The Senate’s Opioid Crisis Response Act, which includes more than 70 proposals that grew out of a series of hearings, aims to close some of the legal loopholes and deal with regulatory issues that have allowed the drugs to proliferate and made it harder for those who are addicted to get treatment.
One of the bill’s key proposals seeks to curb the flow of fentanyl and other opioids coming into the U.S. via mail from places such as China.
Fentanyl, which is blamed for much of the spike in opioid overdoses, is a synthetic opioid that is 50 times more potent than heroin and often arrives in the United States via mail from Mexico and China.
“The opioid epidemic is being made worse by an influx of deadly synthetic drugs like fentanyl that is primarily being shipped into the U.S. through our own Postal Service,” said Sen. Rob Portman, R-Ohio, who led an 18-month investigation into the illegal distribution of the drugs.
The bipartisan report that resulted from that investigation detailed how drug traffickers take advantage of weaknesses in international mail security standards to break U.S. customs laws and regulations by shipping drugs directly through the U.S. Postal Service.
One of the bill’s provisions – the Synthetics Trafficking and Overdose Prevention Act, or STOP Act – would close loopholes in existing federal law by requiring the Postal Service to collect electronic data on merchandise entering the country, such as who and where it is coming from, who it’s going to, where it’s going and what is in the package.
Commercial mail carriers such as UPS and FedEx already are required to collect such electronic information, while the Postal Service does not require electronic information for most mail entering the U.S. Because of the volume of mail flowing into the country, the Customs and Border Protection cannot manually scan these packages and stop illicit goods from crossing our borders.

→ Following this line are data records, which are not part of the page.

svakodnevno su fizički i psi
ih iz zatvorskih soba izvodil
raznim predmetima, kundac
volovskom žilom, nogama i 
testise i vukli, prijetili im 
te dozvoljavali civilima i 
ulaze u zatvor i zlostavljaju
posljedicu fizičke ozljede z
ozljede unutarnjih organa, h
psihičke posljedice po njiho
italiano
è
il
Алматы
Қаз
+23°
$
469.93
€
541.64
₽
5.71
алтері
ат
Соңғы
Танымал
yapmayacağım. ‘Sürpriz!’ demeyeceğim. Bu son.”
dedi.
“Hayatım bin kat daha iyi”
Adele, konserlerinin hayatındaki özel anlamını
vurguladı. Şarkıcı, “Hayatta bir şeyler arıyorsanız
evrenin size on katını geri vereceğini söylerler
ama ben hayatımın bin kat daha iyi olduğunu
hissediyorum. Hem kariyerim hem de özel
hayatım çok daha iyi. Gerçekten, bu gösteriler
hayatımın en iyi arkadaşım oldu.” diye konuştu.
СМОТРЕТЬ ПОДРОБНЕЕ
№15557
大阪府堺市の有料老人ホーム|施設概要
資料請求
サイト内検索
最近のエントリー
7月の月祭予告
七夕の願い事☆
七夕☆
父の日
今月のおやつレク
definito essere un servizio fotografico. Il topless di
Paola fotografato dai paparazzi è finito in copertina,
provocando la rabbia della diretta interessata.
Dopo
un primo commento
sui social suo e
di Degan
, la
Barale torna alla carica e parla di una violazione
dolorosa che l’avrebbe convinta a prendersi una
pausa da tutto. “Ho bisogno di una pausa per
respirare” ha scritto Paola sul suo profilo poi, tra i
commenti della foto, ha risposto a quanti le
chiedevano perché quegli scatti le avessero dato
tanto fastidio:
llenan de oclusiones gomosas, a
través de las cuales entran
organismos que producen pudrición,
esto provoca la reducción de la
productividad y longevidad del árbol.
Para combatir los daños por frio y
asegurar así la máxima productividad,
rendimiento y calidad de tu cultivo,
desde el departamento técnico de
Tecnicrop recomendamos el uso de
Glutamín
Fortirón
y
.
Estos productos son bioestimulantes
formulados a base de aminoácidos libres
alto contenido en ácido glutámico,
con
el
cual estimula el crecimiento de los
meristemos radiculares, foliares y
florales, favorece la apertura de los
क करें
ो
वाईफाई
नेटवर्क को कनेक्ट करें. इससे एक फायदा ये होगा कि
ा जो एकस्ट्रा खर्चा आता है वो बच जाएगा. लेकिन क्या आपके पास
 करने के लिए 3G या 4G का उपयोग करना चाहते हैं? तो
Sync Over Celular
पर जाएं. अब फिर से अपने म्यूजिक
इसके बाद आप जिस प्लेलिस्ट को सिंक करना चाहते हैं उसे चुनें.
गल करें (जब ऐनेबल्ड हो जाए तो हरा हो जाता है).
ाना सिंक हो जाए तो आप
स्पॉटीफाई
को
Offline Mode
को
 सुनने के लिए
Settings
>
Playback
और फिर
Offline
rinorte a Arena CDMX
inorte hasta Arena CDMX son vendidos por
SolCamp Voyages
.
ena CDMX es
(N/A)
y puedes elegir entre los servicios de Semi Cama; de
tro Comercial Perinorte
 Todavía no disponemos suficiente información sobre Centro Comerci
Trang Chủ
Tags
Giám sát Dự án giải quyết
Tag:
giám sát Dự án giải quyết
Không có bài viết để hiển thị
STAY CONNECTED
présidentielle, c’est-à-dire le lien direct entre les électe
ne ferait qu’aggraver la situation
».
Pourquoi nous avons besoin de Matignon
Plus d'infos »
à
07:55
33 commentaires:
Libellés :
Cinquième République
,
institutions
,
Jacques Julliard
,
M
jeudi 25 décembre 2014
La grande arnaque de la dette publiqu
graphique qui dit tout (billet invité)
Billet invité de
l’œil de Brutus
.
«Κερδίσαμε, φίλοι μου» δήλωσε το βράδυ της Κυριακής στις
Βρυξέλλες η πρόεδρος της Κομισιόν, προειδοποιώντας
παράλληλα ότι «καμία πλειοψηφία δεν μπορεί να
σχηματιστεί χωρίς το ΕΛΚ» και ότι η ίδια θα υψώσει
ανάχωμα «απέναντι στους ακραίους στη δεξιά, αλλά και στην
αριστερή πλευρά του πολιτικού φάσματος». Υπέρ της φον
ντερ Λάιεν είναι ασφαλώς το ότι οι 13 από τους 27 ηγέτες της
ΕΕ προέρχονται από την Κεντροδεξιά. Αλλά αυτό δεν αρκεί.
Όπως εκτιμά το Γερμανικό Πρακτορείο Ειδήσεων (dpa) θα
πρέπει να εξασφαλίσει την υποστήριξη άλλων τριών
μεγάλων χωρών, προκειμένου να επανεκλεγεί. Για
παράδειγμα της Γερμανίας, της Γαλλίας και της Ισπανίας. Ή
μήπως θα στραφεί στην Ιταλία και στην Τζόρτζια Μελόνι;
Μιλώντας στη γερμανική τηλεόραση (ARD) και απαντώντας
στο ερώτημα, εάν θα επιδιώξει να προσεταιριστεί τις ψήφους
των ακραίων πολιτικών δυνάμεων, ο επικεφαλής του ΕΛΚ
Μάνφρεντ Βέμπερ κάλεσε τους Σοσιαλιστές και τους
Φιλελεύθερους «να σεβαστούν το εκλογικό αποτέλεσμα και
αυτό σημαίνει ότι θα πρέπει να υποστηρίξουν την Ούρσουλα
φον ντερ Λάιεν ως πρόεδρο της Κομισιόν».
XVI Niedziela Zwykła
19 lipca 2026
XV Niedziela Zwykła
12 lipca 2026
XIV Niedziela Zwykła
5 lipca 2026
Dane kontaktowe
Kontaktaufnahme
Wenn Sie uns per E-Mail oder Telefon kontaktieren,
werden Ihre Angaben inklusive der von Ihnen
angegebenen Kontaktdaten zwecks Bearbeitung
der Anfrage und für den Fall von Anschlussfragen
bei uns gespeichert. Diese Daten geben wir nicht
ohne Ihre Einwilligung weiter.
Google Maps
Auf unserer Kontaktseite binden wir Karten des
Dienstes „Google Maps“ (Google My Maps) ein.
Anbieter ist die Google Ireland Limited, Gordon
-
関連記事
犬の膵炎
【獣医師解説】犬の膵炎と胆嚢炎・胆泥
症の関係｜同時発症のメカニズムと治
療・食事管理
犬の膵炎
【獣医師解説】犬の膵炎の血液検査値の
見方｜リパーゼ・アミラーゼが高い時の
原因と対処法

Under the STOP Act, the Postal Service could face civil penalties if it fails collect the electronic data.
“The STOP Act will close this loophole in federal law, help keep this poison out of our communities and ultimately help save lives,” Portman said.
Other provisions in the Senate package would speed up the research and development of nonaddictive painkillers, expand access to programs for the prevention and treatment of opioid addiction, provide grants to states to buy back unused prescription drugs and offer recovery care at hospitals or pediatric centers for babies born suffering from opioid withdrawal.
Alexander described the development of nonaddictive painkillers as “the holy grail” in curbing the opioid epidemic.
“We sometimes forget there are 100 million Americans living with some pain, and there are 25 million who really hurt because they have chronic pain,” he said. “They need help, and we need more effective medicines and treatments for pain.”
In addition, the Food and Drug Administration would be authorized to require special safety packaging for opioids, such as sealing them in plastic blister packs and limiting doses to three to seven days. Some two dozen states already have limited the number of pills that can be prescribed at one time.
With the federal requirement, “the day would be over of getting a bottle of 60 pills, using a dozen and putting the rest in your bathroom medicine cabinet for your teenager to take to a graduation party,” Alexander said.
Senate staffers already have begun discussions with their counterparts in the House to work out differences between the two bills, Alexander said. The goal, he said, is to have the final package on President Donald Trump’s desk early next month.